Jason Fitzroy Jeffers is a filmmaker from Barbados based in Miami and San Francisco whose work focuses on giving rooted and nuanced voice to the Caribbean, pockets of subtropical Black life across the American South, and other marginalized, equatorial, Afro-diasporic spaces.

As a filmmaker, he has produced award-winning shorts such as Papa Machete, Dolfun, and Swimming in Your Skin Again that have screened at film festivals such as Sundance, BlackStar, TIFF, Sheffield and more. More recently, he co-directed the short film Drowning by Sunrise for The Intercept, and produced T, the 2020 winner of the Golden Bear for Best Short Film at Berlinale. Prior to this, Jeffers was a journalist with The Miami Herald, whose writing has also appeared in outlets such as American Way and Ocean Drive.

In addition to his filmmaking, Jeffers is also co-founder, former festival director and current board chair of Third Horizon Film Festival, a showcase of cinema from the Caribbean, its diaspora, and other underrepresented spaces in the Global South. It was named one of the “25 Coolest Film Festivals in the World” in 2019 and 2021 by MovieMaker Magazine. For this and other work at the intersection of filmmaking, civic media, and social justice, Jeffers was named a 2024 Creative Capital Awardee, a 2023 USA fellow, a 2019 Ford Foundation / Rockwood Leadership Institute JustFilms fellow, and a 2023 USC Annenberg Lab fellow.

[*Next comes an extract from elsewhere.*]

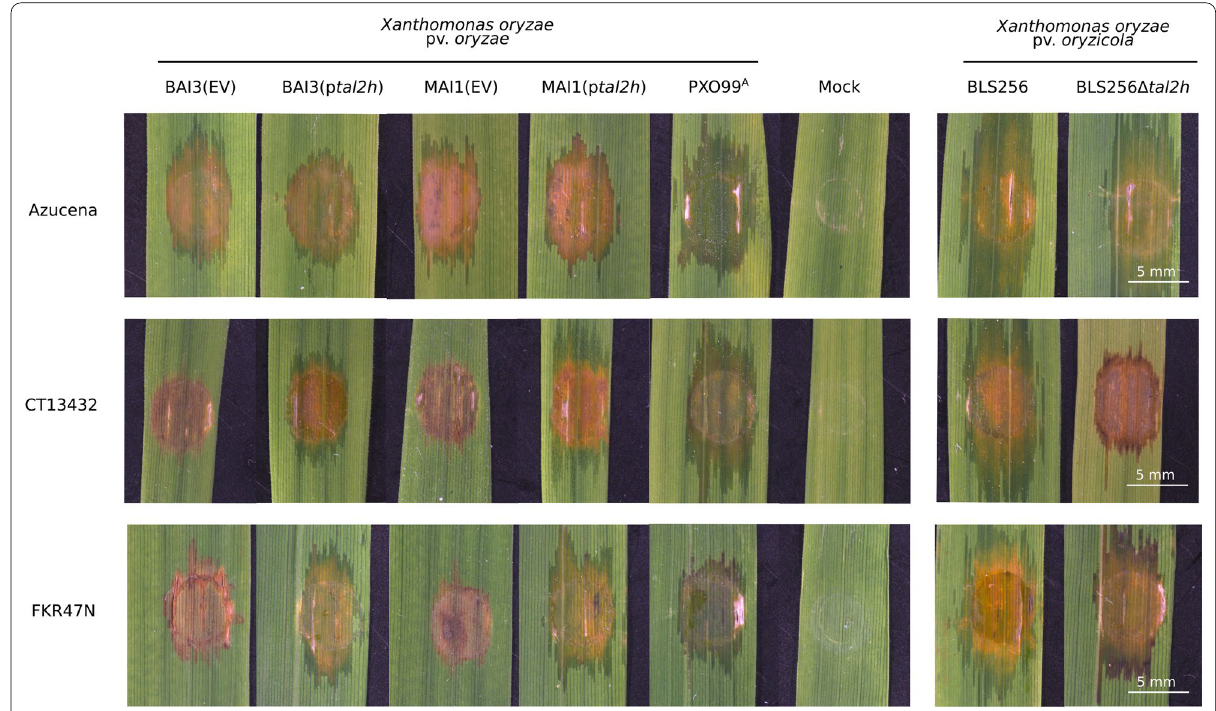
Fig. 2 The resistance of CT13432 and FKR47N against African Xoo is largely suppressed by a truncTALE. Leaves of CT13432 and FKR47N rice varieties were inoculated with Xoo strains BAI3 and MAI1 carrying an empty vector (EV) or the truncTALE tal2h as well as Xanthomonas oryzae pv. oryzicola ( Xoc ) strain BLS256 which is naturally carrying tal2h and the mutant strain BLS256Δ tal2h . The susceptible rice variety Azucena and the Asian Xoo strain PXO99 A were used as controls. Leaves were photographed at 5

Jeffers is currently in development on two feature-length projects: he is co-writing and producing Arc, a social realist science fiction set in inner-city Miami, which has been supported by the Sundance Institute Screenwriting Intensive, the Sundance Institute Talent Forum, SFFILM and Cinereach; and he is also directing The First Plantation, a documentary on the fight for reparations in Barbados, which has been supported by Doc Society, ITVS, JustFilms/Ford Foundation, Field of Vision, the Threshold Fund, and the Southern Documentary Fund.